After just three days, the seemingly impregnable Douaumont just kind of fell into the Germans’ lap. Ten infantrymen snuck into the fort and captured its skeleton garrison without firing a shot or killing a man. The worst German casualty of this decisive action was a scraped knee. The French, however, would pay a much greater toll to recapture Douaumont over the course of the next 8 months, losing tens of thousands of men. The area surrounding the fort became a veritable meat grinder for the French Army.

On the morning of May 8, a group of German soldiers within the fort were cooking breakfast, and lit a small fire to brew their coffee. Now, an open flame wouldn’t have been a terrible idea were it not in one of Douamont’s ammunition storage rooms. The Surgeon General does in fact warn against open flames in rooms literally overflowing with massive artillery shells, boxes of grenades, rifle ammunition, flamethrower fuel, and everything else that likes to go boom. 

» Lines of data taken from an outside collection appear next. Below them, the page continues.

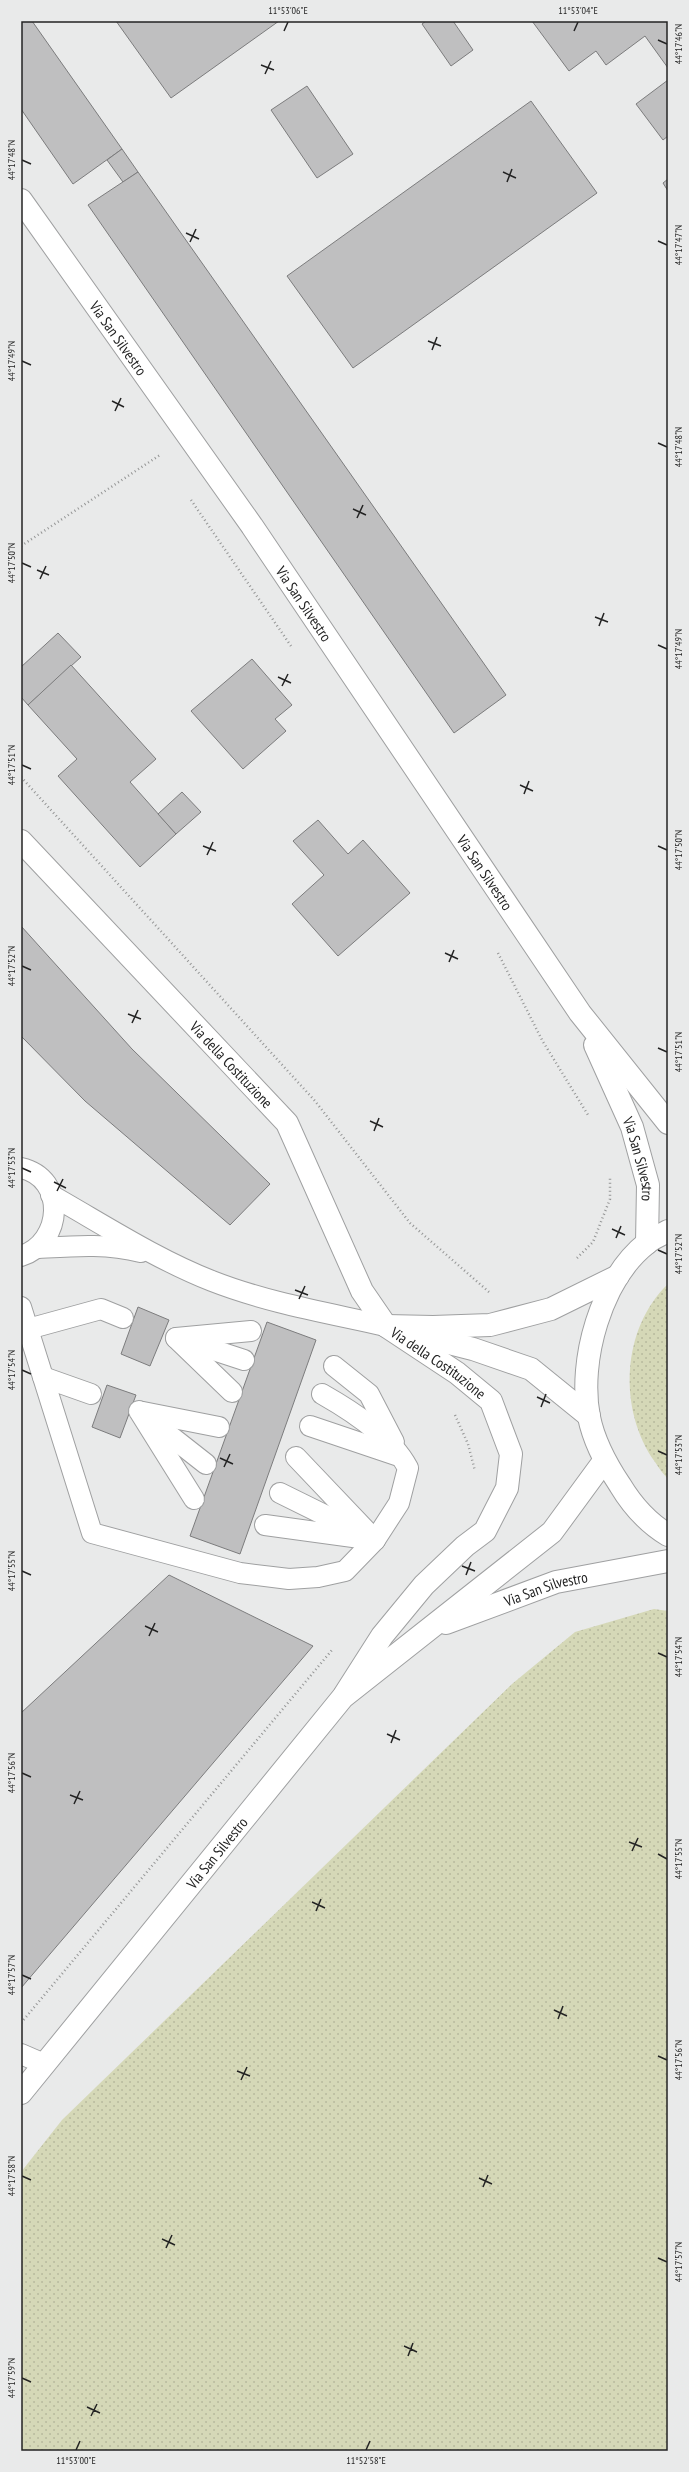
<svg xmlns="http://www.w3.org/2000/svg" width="689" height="2472" font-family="'PT Sans Narrow',sans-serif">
  <defs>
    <pattern id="grass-dots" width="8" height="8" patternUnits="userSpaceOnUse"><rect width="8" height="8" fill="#d5d8b7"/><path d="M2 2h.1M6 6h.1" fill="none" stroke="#b7b99d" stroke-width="1.8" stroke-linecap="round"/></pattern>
  </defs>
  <rect width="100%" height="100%" fill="#e9eaea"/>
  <g fill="url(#grass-dots)">
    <path d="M668 1284V1479C663 1474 659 1468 655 1462 618 1410 621 1329 668 1284Z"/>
    <polygon points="654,1609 668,1611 668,2451 21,2451 21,2172 62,2120 512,1684 575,1632"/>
  </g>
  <g fill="#bfbfc0" stroke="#7c7c7d">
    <polygon points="21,21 32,21 122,149 73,184 21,109"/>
    <polygon points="116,21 279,21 171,98"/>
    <polygon points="426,21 453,21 473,50 451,66 422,24"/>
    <polygon points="532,21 668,21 668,68 645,36 606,65 596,51 569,71"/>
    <polygon points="668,80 668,136 663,140 636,104"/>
    <polygon points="307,86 353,154 317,178 271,110"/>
    <polygon points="531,101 597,193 353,368 287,276"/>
    <polygon points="122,149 138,172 123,182 107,160"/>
    <polygon points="138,172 506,695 454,733 88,205"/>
    <polygon points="668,179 668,191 663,183"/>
    <polygon points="58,633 81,657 28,705 21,697 21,667"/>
    <polygon points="252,659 292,705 275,719 286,731 243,769 191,711"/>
    <polygon points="71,665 156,759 130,782 176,834 140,867 58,776 77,759 28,705"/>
    <polygon points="182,792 201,812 176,834 158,814"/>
    <polygon points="318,820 348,854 363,840 410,893 338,956 292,904 324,875 293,841"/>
    <polygon points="21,926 132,1049 270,1184 230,1225 85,1101 21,1036"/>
    <polygon points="138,1307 169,1320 150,1366 121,1354"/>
    <polygon points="267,1322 316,1340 240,1554 190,1536"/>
    <polygon points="107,1385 136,1395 120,1438 92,1427"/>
    <polygon points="169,1575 313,1646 21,1988 21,1713"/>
  </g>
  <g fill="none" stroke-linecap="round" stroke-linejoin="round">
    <defs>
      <g id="service">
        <path d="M21 1168C67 1178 63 1243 21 1256"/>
        <path d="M51 1195C104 1225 156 1259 212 1281 268 1303 329 1313 386 1326"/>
        <path d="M38 1248C73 1246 106 1243 141 1252"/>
        <path d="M21 1307 92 1533 240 1573 289 1579 318 1577 345 1571 375 1540 399 1503 408 1468C391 1436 352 1411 322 1394"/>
        <polyline points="28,1329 101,1309 123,1318"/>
        <polyline points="176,1338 232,1392"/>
        <polyline points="176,1338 251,1331"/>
        <polyline points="183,1340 244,1360"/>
        <polyline points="334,1366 369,1394 394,1442"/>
        <polyline points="43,1377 91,1394"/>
        <polyline points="139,1411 194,1499"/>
        <polyline points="143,1412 219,1427"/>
        <polyline points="150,1420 206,1464"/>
        <polyline points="310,1426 396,1455"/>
        <polyline points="296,1457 375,1540"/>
        <polyline points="280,1493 359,1532"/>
        <polyline points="265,1525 375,1540"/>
        <polyline points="21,2054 44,2064"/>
      </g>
      <g id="minor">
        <path id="s1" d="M21 841 287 1123 362 1291 386 1326 457 1373 491 1401 511 1454 507 1488 485 1531 465 1546 424 1585 382 1636 345 1694"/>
        <polyline points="386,1326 433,1327 490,1325 551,1309 618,1276"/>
        <polyline points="418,1335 473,1349 531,1369 589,1416"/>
      </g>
      <g id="primary">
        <path id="s2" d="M21 200 252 526 580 1013 668 1123"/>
        <path id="s3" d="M595 1045 632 1127 648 1185 647 1243"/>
        <path d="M668 1231C661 1235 653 1238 647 1243 601 1279 578 1361 589 1417 594 1442 606 1464 620 1485 632 1505 648 1523 668 1535"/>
        <path id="s4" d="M446 1623 556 1582 668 1561"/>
        <path id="s5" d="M21 2093 343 1697 552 1532 604 1461"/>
      </g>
    </defs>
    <use href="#service" stroke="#9fa0a1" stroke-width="22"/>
    <use href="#minor" stroke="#9fa0a1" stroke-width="24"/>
    <use href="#primary" stroke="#9fa0a1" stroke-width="24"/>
    <g stroke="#949595" stroke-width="2.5" stroke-dasharray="1 3" stroke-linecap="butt">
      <polyline points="191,500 291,646"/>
      <polyline points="21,546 160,455"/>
      <polyline points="21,777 315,1101 410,1223 489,1292"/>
      <polyline points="498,953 542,1040 588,1115"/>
      <polyline points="577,1258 593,1242 610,1199 610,1177"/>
      <polyline points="455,1415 468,1444 475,1471"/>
      <polyline points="21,2023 332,1650"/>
    </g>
    <use href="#service" stroke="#fff" stroke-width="20"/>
    <use href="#minor" stroke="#fff" stroke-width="22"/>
    <use href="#primary" stroke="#fff" stroke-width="22"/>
  </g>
  <path fill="none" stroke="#232323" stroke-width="1.5" d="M284 31 288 22M574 31 578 22M658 40 667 44M261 65 274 70M265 74 271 61M22 160 31 164M503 172 516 178M507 182 512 169M186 233 199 239M658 241 667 245M190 242 196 229M428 341 441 346M432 350 437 337M22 361 31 365M112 401 124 407M115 411 121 398M658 443 667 447M353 509 366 515M357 518 363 505M22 563 31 567M37 570 49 575M40 579 46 566M595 617 608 622M599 626 604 613M658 645 667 649M278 677 291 683M282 686 288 674M22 765 31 769M520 785 533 791M524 794 529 781M203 846 216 851M658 846 667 850M207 855 213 842M445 953 458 959M449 962 454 950M22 966 31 970M128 1014 141 1019M132 1023 138 1010M658 1048 667 1052M370 1121 383 1127M374 1131 379 1118M22 1168 31 1172M54 1182 66 1188M57 1191 63 1179M612 1229 625 1235M616 1238 621 1226M658 1250 667 1254M295 1290 308 1295M299 1299 305 1286M22 1370 31 1374M537 1397 550 1403M541 1407 546 1394M658 1451 667 1455M220 1458 233 1464M224 1467 230 1454M462 1566 475 1571M22 1571 31 1575M466 1575 471 1562M145 1626 158 1632M149 1636 155 1623M658 1653 667 1657M387 1734 400 1740M391 1743 396 1730M22 1773 31 1777M70 1795 83 1800M74 1804 80 1791M629 1842 642 1847M632 1851 638 1838M658 1854 667 1859M312 1902 325 1908M316 1911 321 1899M22 1975 31 1979M554 2010 567 2016M558 2019 563 2006M658 2056 667 2060M237 2071 250 2076M241 2080 247 2067M22 2176 31 2180M479 2178 492 2184M483 2187 488 2175M162 2239 175 2245M166 2248 172 2235M658 2258 667 2262M404 2346 417 2352M408 2356 413 2343M22 2378 31 2382M87 2407 100 2413M91 2416 97 2404M76 2450 80 2441M366 2450 370 2441"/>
  <g text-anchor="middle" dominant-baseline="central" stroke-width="3.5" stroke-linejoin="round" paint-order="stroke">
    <g font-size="15" fill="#232323" stroke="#e9eaea">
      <text stroke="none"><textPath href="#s2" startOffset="169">Via San Silvestro</textPath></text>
      <text stroke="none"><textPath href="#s2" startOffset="493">Via San Silvestro</textPath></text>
      <text stroke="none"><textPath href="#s2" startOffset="817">Via San Silvestro</textPath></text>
      <text stroke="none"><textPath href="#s1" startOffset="307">Via della Costituzione</textPath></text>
      <text stroke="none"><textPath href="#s3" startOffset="123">Via San Silvestro</textPath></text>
      <text stroke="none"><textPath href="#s1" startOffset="678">Via della Costituzione</textPath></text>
      <text stroke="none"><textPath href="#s4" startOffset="106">Via San Silvestro</textPath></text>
      <text stroke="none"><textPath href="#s5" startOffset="310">Via San Silvestro</textPath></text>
    </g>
  </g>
  <rect width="689" height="2472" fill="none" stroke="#e9eaea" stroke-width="44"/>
  <rect x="22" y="22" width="645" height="2428" fill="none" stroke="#232323" stroke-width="1.5"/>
  <g font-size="10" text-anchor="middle" fill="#232323">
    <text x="288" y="14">11°53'06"E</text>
    <text x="578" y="14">11°53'04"E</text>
    <text transform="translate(678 44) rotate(-90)" y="4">44°17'46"N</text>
    <text transform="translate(11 160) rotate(-90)" y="4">44°17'48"N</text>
    <text transform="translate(678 245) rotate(-90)" y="4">44°17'47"N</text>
    <text transform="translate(11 361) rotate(-90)" y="4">44°17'49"N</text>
    <text transform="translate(678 447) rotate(-90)" y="4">44°17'48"N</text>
    <text transform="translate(11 563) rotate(-90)" y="4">44°17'50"N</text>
    <text transform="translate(678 649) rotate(-90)" y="4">44°17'49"N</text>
    <text transform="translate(11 765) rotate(-90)" y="4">44°17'51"N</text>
    <text transform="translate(678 850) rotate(-90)" y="4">44°17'50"N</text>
    <text transform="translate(11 966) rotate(-90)" y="4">44°17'52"N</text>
    <text transform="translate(678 1052) rotate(-90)" y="4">44°17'51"N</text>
    <text transform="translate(11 1168) rotate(-90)" y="4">44°17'53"N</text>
    <text transform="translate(678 1254) rotate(-90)" y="4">44°17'52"N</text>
    <text transform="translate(11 1370) rotate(-90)" y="4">44°17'54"N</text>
    <text transform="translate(678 1455) rotate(-90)" y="4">44°17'53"N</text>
    <text transform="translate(11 1571) rotate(-90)" y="4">44°17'55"N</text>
    <text transform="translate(678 1657) rotate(-90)" y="4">44°17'54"N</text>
    <text transform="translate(11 1773) rotate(-90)" y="4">44°17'56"N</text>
    <text transform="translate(678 1859) rotate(-90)" y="4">44°17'55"N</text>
    <text transform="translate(11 1975) rotate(-90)" y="4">44°17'57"N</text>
    <text transform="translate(678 2060) rotate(-90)" y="4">44°17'56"N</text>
    <text transform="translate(11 2176) rotate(-90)" y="4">44°17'58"N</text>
    <text transform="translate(678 2262) rotate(-90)" y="4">44°17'57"N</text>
    <text transform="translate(11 2378) rotate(-90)" y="4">44°17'59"N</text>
    <text x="76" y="2464">11°53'00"E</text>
    <text x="366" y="2464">11°52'58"E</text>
  </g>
</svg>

Well, the coffee got knocked over, and the cooking fire spread like, well, fire, and made its way right into an open container of flamethrower fuel. The room went up like a Roman candle. A cataclysmic explosion rocked Douaumont, and a firestorm ripped through the corridors and tunnels in the fort’s southeastern sector. The German accounts of the damage are the stuff of nightmares. Six hundred seventy-nine young men died that day, although the accuracy of the post-damage assessment was certainly skewed, as many of the dead were either inaccessible, buried by the rubble, or just unrecognisable, having been dismembered, gorily ripped in half, or simply vaporized in the explosion.

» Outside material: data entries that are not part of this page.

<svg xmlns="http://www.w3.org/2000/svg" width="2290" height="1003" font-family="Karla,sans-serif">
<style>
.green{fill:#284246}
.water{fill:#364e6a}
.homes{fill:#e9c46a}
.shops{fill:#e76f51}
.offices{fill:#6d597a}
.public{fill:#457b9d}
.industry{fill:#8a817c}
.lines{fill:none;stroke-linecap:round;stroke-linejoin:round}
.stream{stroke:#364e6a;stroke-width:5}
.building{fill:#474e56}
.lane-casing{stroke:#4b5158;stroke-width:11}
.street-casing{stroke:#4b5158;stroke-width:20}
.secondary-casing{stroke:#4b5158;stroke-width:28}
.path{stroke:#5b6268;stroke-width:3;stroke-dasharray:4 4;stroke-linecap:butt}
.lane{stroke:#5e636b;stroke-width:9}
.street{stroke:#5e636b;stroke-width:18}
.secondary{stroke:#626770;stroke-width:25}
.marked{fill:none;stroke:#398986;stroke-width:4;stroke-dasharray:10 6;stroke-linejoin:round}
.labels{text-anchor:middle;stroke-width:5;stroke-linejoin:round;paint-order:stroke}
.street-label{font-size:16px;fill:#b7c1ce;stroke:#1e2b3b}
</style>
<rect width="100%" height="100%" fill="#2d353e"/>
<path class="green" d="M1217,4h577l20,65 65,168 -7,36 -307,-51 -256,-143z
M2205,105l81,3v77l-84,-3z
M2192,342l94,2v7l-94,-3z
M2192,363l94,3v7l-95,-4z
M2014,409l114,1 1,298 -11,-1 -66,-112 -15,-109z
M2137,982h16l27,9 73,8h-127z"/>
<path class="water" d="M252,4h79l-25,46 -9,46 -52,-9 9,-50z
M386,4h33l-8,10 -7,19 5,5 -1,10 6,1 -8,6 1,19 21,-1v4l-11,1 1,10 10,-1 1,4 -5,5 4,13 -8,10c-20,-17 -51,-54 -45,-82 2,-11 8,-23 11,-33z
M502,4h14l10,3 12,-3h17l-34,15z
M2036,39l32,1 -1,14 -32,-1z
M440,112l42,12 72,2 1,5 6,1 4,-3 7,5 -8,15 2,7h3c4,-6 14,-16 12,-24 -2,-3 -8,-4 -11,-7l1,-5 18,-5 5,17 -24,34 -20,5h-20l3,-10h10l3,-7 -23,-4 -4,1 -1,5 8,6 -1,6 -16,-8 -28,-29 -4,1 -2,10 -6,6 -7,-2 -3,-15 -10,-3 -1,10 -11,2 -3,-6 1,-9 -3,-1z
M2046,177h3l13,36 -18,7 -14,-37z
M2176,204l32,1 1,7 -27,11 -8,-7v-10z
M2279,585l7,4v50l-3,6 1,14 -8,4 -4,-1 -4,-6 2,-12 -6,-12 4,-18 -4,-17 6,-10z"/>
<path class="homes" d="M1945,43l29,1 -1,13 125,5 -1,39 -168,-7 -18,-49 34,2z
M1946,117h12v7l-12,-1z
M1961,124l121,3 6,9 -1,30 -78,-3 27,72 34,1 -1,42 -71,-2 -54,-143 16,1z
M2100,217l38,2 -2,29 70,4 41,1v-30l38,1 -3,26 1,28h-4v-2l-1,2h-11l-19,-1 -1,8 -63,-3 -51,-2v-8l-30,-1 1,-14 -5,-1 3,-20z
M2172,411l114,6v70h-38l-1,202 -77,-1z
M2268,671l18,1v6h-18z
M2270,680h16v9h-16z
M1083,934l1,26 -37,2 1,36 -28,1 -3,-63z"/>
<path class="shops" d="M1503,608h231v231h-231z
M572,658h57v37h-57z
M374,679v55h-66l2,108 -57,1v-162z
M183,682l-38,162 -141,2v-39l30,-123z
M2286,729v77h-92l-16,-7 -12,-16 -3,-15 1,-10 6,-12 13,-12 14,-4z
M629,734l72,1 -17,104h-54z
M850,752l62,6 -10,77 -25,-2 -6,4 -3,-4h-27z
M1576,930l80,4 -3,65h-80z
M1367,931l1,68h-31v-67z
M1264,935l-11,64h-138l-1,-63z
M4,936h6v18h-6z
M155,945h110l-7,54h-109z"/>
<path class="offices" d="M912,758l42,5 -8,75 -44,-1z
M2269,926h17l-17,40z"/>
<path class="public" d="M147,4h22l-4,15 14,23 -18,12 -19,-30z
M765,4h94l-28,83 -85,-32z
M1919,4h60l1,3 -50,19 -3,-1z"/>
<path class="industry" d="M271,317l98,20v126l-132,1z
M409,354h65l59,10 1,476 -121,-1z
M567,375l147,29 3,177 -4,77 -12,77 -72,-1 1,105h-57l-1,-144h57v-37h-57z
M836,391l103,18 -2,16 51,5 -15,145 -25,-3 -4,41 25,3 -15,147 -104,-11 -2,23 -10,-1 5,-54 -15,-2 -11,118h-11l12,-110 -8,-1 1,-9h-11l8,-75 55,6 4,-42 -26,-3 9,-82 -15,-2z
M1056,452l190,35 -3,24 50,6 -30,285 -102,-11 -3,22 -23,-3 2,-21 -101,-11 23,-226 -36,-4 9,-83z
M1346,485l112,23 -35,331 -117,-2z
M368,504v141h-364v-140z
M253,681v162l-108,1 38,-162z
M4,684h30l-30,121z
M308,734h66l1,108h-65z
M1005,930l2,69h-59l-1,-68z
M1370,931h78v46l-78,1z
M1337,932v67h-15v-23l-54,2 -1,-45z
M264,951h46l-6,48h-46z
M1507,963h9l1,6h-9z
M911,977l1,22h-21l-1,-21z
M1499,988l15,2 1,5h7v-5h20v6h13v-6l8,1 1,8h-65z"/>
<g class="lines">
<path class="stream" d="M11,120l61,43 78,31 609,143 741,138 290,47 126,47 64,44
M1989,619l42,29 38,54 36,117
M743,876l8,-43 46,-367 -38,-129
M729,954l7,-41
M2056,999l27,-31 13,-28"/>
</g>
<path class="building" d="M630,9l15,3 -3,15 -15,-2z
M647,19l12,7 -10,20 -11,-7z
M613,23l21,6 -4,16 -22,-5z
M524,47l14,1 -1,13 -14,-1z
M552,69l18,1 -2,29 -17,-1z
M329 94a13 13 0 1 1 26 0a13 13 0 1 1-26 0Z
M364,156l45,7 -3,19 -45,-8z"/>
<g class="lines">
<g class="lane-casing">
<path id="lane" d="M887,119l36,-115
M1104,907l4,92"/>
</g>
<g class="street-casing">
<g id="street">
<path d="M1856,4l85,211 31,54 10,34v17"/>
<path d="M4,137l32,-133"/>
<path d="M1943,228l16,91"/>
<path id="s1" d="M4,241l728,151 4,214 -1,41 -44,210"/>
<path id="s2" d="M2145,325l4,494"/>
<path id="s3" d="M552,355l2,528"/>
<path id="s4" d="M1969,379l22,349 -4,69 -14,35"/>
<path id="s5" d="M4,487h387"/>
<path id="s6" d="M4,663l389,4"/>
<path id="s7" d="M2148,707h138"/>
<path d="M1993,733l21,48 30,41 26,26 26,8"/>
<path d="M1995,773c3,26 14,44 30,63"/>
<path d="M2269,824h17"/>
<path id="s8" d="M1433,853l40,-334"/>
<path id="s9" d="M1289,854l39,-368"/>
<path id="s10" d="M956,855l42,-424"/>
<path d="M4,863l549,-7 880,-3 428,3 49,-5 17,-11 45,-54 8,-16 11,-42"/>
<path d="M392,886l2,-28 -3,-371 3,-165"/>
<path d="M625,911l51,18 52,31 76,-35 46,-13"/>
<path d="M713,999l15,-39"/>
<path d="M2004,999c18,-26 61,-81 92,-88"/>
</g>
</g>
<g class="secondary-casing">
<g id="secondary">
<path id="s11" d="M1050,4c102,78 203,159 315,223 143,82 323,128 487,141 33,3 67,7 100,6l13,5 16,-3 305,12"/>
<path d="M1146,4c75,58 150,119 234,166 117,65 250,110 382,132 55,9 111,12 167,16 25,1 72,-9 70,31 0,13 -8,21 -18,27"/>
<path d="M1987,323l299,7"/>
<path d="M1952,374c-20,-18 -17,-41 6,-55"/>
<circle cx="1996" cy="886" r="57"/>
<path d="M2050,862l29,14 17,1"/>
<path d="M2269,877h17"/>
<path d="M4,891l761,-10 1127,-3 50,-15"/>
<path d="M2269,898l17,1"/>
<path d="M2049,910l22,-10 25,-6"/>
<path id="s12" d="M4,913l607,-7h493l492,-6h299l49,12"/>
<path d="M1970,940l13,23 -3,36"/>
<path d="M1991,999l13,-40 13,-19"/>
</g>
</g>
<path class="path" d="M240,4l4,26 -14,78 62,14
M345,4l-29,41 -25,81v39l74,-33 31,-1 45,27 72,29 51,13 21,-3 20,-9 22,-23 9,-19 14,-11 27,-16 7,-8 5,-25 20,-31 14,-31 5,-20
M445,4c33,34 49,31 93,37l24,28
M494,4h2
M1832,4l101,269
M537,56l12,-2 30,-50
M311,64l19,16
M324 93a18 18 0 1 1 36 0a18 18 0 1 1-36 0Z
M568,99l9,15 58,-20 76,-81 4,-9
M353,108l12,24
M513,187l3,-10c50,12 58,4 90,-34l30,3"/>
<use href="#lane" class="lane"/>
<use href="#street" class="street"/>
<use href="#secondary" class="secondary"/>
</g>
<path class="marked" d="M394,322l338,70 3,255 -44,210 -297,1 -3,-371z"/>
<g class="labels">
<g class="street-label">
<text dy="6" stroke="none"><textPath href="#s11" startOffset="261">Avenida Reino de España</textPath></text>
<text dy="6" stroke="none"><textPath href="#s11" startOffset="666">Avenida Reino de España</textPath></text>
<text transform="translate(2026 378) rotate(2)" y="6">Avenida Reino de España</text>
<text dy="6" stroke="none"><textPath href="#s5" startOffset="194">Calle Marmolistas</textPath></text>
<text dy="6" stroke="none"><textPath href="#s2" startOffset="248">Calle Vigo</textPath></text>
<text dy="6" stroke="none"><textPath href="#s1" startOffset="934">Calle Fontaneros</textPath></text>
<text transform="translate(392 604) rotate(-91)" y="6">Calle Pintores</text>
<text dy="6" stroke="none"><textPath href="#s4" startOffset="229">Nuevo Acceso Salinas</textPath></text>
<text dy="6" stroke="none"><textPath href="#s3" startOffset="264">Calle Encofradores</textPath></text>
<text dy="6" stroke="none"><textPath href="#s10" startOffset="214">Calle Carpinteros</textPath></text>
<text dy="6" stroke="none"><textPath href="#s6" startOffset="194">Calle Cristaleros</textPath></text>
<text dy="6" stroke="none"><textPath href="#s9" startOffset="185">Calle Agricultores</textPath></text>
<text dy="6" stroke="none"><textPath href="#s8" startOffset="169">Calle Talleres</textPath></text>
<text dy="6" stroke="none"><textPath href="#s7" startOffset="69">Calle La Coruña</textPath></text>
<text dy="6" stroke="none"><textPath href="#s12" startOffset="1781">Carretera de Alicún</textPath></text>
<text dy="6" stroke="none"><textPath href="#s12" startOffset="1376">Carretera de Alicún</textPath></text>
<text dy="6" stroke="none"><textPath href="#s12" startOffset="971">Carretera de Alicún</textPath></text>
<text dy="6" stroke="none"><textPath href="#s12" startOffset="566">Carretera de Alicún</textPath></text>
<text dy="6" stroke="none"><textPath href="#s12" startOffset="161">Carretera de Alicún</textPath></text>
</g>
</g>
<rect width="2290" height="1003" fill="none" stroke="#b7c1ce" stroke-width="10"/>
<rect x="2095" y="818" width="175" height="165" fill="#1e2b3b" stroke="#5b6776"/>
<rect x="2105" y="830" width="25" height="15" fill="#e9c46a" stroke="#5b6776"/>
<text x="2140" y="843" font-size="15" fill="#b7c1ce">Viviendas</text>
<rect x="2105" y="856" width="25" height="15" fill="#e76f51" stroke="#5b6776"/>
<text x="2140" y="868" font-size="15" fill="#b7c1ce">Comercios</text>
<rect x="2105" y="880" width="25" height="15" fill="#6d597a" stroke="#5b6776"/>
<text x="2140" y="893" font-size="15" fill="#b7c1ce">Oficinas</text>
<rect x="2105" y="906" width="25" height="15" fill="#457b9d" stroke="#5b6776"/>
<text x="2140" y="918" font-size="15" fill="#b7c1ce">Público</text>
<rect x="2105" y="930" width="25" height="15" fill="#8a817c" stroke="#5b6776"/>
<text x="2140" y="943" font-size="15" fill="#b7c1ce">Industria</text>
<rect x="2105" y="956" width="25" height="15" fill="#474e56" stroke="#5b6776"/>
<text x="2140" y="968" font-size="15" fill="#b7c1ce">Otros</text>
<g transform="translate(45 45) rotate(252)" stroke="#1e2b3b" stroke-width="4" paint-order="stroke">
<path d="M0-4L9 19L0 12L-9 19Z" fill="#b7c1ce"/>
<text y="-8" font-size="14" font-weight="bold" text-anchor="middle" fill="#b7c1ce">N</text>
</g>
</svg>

Immediately after the blast, the survivors fled down the halls of the fort in terror, coughing, screaming, and their faces coated in black soot. At the sound of this, some of the other German soldiers panicked. At the sight of them, they mistook their comrades for French colonial infantry, and pelted them with grenades in the claustrophobic corridors. 

All for a cup of coffee.

In conjunction with its detrimental effects on German morale as well as intense French artillery bombardments, Douaumont eventually became untenable. The French Army eventually retook the fort in October, and the Battle of Verdun finally concluded in December with over 700,000 casualties in one of history’s bloodiest battles. After that particularly bad run-in with caffeine, the Germans tried something a little stronger during their next invasion of France.